THE TASK: Your answer must be an exact copy of the listing, with the images left out.

THE DATA:
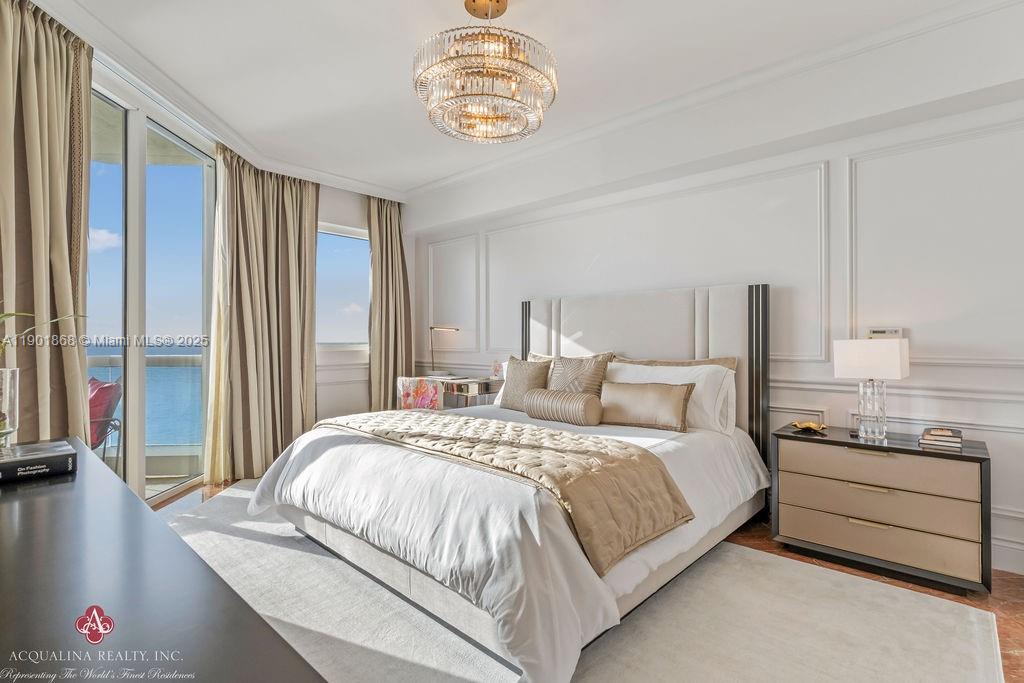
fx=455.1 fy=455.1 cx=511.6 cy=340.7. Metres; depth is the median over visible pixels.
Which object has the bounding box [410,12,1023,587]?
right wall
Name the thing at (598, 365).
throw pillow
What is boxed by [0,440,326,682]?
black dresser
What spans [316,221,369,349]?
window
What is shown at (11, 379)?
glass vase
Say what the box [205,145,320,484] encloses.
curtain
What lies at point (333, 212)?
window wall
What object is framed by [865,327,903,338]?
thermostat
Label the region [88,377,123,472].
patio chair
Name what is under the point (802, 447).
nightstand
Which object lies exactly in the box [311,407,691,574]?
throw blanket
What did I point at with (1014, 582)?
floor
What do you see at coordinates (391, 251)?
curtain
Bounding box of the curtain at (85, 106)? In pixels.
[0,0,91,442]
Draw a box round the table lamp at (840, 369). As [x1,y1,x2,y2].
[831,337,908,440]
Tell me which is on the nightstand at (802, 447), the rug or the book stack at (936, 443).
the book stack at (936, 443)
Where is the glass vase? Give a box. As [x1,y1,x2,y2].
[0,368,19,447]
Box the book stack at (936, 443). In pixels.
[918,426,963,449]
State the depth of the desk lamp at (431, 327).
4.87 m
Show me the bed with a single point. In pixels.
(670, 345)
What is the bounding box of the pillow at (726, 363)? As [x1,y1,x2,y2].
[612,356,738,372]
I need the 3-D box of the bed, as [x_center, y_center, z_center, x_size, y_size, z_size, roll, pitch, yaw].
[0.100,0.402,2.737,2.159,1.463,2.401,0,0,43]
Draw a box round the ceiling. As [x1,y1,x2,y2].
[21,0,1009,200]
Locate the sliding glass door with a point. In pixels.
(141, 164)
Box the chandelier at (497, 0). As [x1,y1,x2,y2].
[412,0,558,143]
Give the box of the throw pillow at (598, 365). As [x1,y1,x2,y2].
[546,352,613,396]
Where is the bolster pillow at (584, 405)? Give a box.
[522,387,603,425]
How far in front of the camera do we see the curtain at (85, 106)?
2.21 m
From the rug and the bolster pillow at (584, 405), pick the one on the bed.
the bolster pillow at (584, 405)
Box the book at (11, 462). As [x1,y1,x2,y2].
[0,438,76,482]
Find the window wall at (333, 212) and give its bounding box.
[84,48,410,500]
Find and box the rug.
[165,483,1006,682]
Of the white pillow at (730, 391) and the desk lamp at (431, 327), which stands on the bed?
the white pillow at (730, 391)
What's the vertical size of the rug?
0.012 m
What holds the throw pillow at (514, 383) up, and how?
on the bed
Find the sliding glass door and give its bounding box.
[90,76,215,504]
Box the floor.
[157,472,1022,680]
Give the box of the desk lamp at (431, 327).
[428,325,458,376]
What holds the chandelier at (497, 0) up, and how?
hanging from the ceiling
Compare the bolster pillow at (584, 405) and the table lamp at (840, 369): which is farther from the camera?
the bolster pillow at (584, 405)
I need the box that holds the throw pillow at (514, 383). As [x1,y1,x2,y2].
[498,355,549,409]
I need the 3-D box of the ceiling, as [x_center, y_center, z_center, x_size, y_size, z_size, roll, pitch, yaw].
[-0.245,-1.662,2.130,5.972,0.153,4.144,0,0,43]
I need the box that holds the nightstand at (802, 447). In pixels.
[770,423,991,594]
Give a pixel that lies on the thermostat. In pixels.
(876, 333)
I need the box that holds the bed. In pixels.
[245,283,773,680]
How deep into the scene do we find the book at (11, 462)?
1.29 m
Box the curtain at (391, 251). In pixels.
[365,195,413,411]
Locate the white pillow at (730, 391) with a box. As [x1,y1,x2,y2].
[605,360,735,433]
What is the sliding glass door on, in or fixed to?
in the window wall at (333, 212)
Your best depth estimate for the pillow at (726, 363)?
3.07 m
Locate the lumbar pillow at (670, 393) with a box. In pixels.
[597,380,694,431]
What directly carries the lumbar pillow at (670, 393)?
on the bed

OUTPUT:
fx=455.1 fy=455.1 cx=511.6 cy=340.7. Metres; depth is the median over visible pixels.
Which object has the bounding box [410,12,1023,587]?
right wall
Name the thing at (598, 365).
throw pillow
What is boxed by [0,440,326,682]?
black dresser
What spans [316,221,369,349]?
window
What is shown at (11, 379)?
glass vase
Say what the box [205,145,320,484] encloses.
curtain
What lies at point (333, 212)?
window wall
What object is framed by [865,327,903,338]?
thermostat
Label the region [88,377,123,472].
patio chair
Name what is under the point (802, 447).
nightstand
Which object lies exactly in the box [311,407,691,574]?
throw blanket
What did I point at with (1014, 582)?
floor
What do you see at coordinates (391, 251)?
curtain
Bounding box of the curtain at (85, 106)? In pixels.
[0,0,91,442]
Draw a box round the table lamp at (840, 369). As [x1,y1,x2,y2].
[831,337,908,440]
Tell me which is on the nightstand at (802, 447), the rug or the book stack at (936, 443).
the book stack at (936, 443)
Where is the glass vase? Give a box. As [x1,y1,x2,y2].
[0,368,19,447]
Box the book stack at (936, 443). In pixels.
[918,426,963,449]
State the depth of the desk lamp at (431, 327).
4.87 m
Show me the bed with a single point. In pixels.
(670, 345)
What is the bounding box of the pillow at (726, 363)? As [x1,y1,x2,y2].
[612,356,738,372]
I need the 3-D box of the bed, as [x_center, y_center, z_center, x_size, y_size, z_size, roll, pitch, yaw].
[0.100,0.402,2.737,2.159,1.463,2.401,0,0,43]
Draw a box round the ceiling. As [x1,y1,x2,y2].
[21,0,1009,200]
Locate the sliding glass door with a point. In pixels.
(141, 164)
Box the chandelier at (497, 0). As [x1,y1,x2,y2].
[412,0,558,143]
Give the box of the throw pillow at (598, 365). As [x1,y1,x2,y2].
[546,352,613,396]
Where is the bolster pillow at (584, 405)? Give a box.
[522,387,603,425]
How far in front of the camera do we see the curtain at (85, 106)?
2.21 m
From the rug and the bolster pillow at (584, 405), pick the one on the bed.
the bolster pillow at (584, 405)
Box the book at (11, 462). As [x1,y1,x2,y2].
[0,438,76,482]
Find the window wall at (333, 212) and give its bounding box.
[84,48,410,500]
Find and box the rug.
[165,483,1006,682]
Of the white pillow at (730, 391) and the desk lamp at (431, 327), which stands on the bed?
the white pillow at (730, 391)
What's the vertical size of the rug?
0.012 m
What holds the throw pillow at (514, 383) up, and how?
on the bed
Find the sliding glass door and give its bounding box.
[90,76,215,504]
Box the floor.
[157,472,1022,680]
Give the box of the desk lamp at (431, 327).
[428,325,458,376]
What holds the chandelier at (497, 0) up, and how?
hanging from the ceiling
Compare the bolster pillow at (584, 405) and the table lamp at (840, 369): which is farther from the camera?
the bolster pillow at (584, 405)
I need the box that holds the throw pillow at (514, 383). As [x1,y1,x2,y2].
[498,355,549,409]
I need the 3-D box of the ceiling, as [x_center, y_center, z_center, x_size, y_size, z_size, roll, pitch, yaw].
[-0.245,-1.662,2.130,5.972,0.153,4.144,0,0,43]
I need the box that holds the nightstand at (802, 447). In pixels.
[770,423,991,594]
Give a pixel that lies on the thermostat. In pixels.
(876, 333)
I need the box that holds the bed. In pixels.
[245,283,773,680]
How deep into the scene do we find the book at (11, 462)?
1.29 m
Box the curtain at (391, 251). In pixels.
[365,195,413,411]
Locate the white pillow at (730, 391) with a box. As [x1,y1,x2,y2].
[605,360,735,433]
What is the sliding glass door on, in or fixed to?
in the window wall at (333, 212)
Your best depth estimate for the pillow at (726, 363)?
3.07 m
Locate the lumbar pillow at (670, 393) with a box. In pixels.
[597,380,694,431]
What directly carries the lumbar pillow at (670, 393)?
on the bed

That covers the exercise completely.